_RECORDS PROVIDED_
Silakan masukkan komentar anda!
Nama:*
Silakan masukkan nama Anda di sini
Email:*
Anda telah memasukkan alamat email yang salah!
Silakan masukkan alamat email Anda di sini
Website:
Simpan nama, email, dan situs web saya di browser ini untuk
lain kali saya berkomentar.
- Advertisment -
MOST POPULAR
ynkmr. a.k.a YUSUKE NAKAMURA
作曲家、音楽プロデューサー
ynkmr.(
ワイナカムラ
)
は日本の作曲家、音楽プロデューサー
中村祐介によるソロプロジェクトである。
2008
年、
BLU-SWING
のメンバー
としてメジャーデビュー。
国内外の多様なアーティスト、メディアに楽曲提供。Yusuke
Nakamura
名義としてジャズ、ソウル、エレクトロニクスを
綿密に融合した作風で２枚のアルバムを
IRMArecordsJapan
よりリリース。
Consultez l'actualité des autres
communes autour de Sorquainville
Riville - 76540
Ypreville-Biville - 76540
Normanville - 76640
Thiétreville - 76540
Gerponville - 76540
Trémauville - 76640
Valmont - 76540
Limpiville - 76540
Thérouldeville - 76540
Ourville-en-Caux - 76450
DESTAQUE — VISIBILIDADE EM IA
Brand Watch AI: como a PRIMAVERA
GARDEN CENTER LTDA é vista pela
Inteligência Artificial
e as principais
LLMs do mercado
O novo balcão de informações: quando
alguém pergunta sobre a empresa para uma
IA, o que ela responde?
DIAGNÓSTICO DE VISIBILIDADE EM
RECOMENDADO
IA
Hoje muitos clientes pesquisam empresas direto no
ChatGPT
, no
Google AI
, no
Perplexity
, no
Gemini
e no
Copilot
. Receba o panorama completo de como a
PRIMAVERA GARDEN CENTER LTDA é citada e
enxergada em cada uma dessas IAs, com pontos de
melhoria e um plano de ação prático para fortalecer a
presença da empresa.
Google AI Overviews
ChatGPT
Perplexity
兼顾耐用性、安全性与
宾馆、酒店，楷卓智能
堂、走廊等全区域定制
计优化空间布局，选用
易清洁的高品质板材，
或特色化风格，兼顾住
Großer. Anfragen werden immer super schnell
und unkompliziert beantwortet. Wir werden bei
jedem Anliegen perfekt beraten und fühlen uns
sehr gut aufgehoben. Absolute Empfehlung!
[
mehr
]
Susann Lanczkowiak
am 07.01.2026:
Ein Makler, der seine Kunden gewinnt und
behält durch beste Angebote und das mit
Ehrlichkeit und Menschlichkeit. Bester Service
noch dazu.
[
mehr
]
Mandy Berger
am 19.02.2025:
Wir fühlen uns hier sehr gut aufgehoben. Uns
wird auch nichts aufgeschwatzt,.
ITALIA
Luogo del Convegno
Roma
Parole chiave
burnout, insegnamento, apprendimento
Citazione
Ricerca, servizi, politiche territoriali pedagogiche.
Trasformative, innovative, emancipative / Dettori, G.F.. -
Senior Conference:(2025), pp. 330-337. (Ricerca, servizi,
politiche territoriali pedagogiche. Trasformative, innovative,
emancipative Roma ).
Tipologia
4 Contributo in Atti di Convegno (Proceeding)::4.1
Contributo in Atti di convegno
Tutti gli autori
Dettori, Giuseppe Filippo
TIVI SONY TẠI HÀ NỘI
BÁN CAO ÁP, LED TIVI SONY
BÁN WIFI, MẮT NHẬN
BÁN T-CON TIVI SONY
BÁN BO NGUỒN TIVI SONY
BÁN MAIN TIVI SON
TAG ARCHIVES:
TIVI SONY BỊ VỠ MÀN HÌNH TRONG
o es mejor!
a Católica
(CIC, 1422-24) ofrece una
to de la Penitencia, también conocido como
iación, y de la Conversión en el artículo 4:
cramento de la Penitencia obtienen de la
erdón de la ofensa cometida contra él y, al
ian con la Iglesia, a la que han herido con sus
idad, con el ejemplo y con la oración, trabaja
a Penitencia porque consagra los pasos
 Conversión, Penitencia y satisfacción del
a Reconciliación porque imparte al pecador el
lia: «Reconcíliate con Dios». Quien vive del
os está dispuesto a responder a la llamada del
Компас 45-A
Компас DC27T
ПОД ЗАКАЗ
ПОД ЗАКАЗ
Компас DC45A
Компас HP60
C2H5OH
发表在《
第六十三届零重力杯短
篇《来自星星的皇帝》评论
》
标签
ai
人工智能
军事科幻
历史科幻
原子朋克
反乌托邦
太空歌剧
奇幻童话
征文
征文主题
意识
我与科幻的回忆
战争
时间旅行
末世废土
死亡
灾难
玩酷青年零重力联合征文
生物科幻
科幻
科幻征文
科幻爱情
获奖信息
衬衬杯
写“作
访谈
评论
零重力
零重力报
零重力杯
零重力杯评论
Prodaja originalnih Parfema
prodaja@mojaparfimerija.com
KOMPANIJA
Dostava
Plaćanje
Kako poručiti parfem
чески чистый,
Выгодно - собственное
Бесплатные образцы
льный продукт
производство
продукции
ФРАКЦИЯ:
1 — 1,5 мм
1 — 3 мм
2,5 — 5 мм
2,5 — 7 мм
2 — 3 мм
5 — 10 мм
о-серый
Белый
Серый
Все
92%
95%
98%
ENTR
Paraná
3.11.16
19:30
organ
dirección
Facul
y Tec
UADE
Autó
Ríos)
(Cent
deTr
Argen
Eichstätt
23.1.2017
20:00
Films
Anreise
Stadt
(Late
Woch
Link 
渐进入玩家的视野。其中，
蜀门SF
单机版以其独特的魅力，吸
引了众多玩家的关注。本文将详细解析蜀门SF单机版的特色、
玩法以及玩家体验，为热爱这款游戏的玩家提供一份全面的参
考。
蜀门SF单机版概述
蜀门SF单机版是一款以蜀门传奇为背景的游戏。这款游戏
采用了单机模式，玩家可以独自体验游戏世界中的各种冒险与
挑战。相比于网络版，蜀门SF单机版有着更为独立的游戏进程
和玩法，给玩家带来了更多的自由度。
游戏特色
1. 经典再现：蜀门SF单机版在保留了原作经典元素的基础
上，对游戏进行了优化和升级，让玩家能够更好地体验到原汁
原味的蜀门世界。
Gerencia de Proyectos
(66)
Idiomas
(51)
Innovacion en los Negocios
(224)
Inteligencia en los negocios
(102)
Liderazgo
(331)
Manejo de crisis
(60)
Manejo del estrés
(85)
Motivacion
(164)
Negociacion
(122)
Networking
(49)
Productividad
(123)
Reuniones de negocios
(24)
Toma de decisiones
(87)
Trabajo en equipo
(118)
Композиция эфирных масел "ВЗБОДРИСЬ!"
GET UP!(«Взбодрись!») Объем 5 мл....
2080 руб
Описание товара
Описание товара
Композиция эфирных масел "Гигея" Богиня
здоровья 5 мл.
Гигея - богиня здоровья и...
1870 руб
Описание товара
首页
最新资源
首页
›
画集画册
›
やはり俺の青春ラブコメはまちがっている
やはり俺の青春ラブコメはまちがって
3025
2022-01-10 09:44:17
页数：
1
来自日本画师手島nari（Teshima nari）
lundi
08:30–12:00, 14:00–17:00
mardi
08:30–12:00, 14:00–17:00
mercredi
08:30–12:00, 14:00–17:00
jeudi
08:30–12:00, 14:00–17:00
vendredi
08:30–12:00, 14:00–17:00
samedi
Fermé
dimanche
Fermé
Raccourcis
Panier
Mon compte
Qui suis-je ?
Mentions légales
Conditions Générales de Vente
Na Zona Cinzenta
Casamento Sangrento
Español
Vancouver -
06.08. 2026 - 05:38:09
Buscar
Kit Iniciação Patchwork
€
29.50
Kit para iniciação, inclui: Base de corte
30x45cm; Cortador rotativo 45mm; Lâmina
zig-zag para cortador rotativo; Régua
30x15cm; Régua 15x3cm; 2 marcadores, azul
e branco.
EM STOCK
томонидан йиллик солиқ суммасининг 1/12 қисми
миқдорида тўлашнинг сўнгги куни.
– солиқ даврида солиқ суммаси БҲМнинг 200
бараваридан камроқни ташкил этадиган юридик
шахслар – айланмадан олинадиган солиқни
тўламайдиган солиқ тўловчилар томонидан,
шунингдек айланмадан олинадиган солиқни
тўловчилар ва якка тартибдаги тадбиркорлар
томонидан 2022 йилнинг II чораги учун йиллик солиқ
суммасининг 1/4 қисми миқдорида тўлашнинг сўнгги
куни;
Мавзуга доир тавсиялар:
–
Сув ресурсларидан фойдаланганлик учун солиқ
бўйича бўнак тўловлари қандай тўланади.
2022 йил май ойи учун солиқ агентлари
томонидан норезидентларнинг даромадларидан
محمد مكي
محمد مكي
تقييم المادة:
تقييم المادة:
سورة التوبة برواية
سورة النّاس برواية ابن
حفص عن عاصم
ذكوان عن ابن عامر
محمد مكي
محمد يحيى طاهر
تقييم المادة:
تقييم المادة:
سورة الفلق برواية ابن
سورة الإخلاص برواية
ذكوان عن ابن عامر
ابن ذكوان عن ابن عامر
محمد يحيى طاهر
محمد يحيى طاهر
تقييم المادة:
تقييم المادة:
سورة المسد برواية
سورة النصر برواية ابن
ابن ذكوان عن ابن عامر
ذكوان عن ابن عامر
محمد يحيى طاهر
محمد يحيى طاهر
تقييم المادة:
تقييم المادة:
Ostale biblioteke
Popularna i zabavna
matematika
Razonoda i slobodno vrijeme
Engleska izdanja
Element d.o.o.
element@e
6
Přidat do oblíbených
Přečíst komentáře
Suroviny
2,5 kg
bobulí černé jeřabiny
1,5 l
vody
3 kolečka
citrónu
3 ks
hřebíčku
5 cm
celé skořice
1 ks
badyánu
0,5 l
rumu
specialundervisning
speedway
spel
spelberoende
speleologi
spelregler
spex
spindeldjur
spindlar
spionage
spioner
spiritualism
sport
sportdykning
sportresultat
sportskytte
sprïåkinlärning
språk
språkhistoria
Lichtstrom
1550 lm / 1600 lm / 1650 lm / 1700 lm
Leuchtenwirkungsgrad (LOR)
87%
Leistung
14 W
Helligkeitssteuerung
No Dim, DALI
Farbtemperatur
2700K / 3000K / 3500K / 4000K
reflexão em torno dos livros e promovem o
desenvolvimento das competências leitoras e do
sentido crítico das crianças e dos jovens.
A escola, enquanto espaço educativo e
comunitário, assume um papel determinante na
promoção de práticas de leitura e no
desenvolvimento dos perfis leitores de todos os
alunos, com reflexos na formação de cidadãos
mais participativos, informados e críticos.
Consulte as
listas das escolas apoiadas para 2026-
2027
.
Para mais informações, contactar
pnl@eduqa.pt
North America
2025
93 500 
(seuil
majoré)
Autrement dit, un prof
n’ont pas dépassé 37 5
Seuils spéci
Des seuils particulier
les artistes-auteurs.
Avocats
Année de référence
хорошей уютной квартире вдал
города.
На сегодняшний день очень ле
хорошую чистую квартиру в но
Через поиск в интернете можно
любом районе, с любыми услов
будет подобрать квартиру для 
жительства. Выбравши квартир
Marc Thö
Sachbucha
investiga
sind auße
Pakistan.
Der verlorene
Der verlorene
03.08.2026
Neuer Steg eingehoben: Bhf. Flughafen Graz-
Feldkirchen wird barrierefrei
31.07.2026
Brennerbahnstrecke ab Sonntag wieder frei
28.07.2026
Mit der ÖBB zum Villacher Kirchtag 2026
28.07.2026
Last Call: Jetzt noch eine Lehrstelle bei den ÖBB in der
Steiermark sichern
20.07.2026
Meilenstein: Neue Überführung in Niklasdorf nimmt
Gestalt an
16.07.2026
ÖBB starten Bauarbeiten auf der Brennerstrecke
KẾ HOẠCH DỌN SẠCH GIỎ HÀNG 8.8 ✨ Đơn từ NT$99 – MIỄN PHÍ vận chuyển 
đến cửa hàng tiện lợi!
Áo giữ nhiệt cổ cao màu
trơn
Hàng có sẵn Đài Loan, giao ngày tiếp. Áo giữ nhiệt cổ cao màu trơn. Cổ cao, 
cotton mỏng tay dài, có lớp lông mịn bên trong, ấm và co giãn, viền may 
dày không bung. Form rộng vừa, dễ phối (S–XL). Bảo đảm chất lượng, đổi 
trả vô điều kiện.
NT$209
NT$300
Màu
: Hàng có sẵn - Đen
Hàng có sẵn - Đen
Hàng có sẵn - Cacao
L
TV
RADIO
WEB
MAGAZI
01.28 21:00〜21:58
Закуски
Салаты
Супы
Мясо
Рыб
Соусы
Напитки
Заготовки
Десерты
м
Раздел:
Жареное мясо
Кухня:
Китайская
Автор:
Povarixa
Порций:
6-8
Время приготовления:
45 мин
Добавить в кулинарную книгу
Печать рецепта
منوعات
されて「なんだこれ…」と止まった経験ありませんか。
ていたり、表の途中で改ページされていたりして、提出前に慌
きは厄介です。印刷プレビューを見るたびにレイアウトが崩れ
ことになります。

_WHAT YOU WILL DO_
Please write out again the stretch of rows from the very first line through the line containing "Simpan nama, email, dan", with each line unchanged.

_EXERCISE ANSWER_
Silakan masukkan komentar anda!
Nama:*
Silakan masukkan nama Anda di sini
Email:*
Anda telah memasukkan alamat email yang salah!
Silakan masukkan alamat email Anda di sini
Website:
Simpan nama, email, dan situs web saya di browser ini untuk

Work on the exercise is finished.